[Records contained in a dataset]
/---

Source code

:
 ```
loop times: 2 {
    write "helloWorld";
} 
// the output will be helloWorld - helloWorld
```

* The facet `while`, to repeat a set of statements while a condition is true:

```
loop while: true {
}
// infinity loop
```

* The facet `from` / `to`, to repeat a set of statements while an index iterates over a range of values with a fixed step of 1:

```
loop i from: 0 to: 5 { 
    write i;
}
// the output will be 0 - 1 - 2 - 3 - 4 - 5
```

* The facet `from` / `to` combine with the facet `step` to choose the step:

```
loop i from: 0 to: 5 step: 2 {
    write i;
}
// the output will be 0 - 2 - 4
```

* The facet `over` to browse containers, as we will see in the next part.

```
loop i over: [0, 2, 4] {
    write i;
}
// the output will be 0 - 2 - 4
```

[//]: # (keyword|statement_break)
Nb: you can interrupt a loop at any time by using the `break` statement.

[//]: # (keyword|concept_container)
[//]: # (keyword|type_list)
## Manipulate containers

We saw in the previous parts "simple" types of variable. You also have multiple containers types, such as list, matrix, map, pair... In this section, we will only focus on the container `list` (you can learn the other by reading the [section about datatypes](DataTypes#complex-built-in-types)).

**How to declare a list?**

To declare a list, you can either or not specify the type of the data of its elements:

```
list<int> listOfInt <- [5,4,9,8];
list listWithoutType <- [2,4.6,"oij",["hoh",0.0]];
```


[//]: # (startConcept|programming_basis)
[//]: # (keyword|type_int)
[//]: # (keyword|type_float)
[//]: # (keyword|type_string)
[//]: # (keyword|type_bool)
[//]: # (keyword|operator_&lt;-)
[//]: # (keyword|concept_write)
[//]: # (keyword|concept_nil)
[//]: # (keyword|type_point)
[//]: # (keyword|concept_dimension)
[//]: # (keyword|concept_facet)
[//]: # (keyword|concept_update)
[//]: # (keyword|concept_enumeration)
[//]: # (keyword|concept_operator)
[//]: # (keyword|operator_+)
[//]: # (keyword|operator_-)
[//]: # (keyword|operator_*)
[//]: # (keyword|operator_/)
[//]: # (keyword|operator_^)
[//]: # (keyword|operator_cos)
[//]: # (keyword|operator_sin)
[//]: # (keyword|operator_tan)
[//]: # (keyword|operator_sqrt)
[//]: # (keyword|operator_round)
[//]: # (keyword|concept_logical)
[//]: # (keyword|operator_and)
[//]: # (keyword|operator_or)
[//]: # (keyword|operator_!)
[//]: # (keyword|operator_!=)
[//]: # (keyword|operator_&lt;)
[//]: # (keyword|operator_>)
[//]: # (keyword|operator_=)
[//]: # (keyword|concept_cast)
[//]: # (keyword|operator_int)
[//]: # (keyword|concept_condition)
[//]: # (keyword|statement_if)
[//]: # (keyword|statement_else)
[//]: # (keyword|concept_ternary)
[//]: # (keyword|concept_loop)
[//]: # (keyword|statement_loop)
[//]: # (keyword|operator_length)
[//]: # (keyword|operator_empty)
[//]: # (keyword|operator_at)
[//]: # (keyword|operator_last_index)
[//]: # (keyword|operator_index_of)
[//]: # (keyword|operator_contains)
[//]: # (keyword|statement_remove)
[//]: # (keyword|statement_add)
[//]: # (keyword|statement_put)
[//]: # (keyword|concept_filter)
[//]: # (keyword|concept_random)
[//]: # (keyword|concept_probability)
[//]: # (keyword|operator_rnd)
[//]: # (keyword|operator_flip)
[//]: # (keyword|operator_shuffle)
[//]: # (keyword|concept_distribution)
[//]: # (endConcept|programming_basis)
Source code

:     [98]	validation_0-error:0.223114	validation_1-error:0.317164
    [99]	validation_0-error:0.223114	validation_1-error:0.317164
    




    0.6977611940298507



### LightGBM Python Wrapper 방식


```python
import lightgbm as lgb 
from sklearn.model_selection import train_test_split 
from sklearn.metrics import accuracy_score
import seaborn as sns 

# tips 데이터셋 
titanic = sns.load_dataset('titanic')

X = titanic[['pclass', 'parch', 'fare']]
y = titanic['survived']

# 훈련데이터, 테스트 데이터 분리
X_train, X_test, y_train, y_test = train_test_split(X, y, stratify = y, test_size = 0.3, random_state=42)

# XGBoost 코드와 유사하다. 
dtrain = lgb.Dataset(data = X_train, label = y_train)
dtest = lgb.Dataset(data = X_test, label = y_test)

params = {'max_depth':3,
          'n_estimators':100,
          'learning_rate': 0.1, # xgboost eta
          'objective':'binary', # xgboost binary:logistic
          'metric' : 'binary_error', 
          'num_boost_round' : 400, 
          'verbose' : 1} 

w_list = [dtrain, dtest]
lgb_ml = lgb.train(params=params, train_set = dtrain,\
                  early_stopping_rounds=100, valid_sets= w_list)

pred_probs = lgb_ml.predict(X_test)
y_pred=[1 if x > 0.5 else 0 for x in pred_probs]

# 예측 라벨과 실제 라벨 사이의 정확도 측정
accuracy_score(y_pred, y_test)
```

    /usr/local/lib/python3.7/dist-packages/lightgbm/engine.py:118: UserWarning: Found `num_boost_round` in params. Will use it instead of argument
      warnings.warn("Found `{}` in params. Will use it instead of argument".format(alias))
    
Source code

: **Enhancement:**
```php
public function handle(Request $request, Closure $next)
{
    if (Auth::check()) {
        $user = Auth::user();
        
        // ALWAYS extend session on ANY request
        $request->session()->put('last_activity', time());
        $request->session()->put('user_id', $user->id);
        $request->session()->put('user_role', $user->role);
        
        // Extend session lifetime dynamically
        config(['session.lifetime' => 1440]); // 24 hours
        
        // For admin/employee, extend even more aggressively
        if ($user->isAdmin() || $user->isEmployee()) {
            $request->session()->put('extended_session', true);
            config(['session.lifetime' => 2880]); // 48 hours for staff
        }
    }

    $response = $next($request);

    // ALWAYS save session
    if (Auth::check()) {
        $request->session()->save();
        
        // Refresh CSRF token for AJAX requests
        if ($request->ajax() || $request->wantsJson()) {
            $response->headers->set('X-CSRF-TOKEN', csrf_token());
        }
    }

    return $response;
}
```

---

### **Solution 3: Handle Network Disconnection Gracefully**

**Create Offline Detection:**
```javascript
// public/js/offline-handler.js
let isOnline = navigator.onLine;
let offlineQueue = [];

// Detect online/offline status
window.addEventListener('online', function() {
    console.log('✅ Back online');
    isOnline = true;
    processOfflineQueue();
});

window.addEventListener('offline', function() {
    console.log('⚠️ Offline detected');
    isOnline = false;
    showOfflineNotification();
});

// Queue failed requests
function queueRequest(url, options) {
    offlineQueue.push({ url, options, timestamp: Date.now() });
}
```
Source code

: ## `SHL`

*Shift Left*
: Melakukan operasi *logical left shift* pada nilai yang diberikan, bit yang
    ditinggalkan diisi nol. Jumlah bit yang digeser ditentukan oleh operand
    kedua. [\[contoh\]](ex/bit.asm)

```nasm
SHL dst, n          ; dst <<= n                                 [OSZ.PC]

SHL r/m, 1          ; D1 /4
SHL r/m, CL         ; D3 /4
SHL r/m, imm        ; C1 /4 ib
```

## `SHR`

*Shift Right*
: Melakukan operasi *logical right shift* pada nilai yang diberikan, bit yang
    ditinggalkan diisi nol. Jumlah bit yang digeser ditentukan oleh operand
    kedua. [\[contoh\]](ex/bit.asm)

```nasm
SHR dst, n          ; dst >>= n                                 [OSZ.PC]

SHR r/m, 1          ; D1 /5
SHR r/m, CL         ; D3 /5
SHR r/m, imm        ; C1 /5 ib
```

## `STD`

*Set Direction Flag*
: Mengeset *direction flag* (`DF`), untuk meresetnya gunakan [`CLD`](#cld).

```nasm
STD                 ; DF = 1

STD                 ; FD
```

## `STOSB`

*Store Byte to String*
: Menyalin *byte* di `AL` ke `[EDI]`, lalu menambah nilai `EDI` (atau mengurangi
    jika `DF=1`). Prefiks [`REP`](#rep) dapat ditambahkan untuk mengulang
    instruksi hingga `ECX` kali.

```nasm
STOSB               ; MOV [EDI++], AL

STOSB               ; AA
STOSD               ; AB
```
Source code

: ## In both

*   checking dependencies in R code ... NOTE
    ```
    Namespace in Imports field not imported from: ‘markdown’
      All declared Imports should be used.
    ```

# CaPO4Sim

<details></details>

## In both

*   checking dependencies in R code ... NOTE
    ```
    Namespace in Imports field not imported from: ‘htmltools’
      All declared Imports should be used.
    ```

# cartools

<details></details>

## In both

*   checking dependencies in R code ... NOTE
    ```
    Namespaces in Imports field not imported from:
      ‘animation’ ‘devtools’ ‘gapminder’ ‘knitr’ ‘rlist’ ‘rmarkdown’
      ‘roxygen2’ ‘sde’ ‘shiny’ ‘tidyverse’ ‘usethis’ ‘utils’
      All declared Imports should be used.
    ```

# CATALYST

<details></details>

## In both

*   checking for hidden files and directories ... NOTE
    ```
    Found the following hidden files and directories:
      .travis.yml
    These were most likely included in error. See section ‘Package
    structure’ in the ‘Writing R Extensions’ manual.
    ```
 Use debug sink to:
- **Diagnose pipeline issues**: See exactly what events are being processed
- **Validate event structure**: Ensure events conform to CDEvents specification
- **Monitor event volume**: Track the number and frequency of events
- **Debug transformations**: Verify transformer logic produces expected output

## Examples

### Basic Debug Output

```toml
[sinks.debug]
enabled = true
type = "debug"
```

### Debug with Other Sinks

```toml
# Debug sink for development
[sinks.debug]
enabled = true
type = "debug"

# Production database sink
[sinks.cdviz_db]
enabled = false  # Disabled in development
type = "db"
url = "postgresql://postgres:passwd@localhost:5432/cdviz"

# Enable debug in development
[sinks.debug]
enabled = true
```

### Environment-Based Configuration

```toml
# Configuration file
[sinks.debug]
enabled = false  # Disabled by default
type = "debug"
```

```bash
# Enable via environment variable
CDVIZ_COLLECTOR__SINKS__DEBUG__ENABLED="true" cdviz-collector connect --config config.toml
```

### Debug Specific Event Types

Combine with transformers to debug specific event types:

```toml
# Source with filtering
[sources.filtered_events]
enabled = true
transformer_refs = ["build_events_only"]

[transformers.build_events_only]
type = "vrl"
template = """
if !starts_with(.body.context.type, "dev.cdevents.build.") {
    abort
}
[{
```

\---

Activity: All lines of the records above with the word "Found" in them are to be copied.

Answer to this exercise:
    /usr/local/lib/python3.7/dist-packages/lightgbm/engine.py:118: UserWarning: Found `num_boost_round` in params. Will use it instead of argument
      warnings.warn("Found `{}` in params. Will use it instead of argument".format(alias))
    Found the following hidden files and directories:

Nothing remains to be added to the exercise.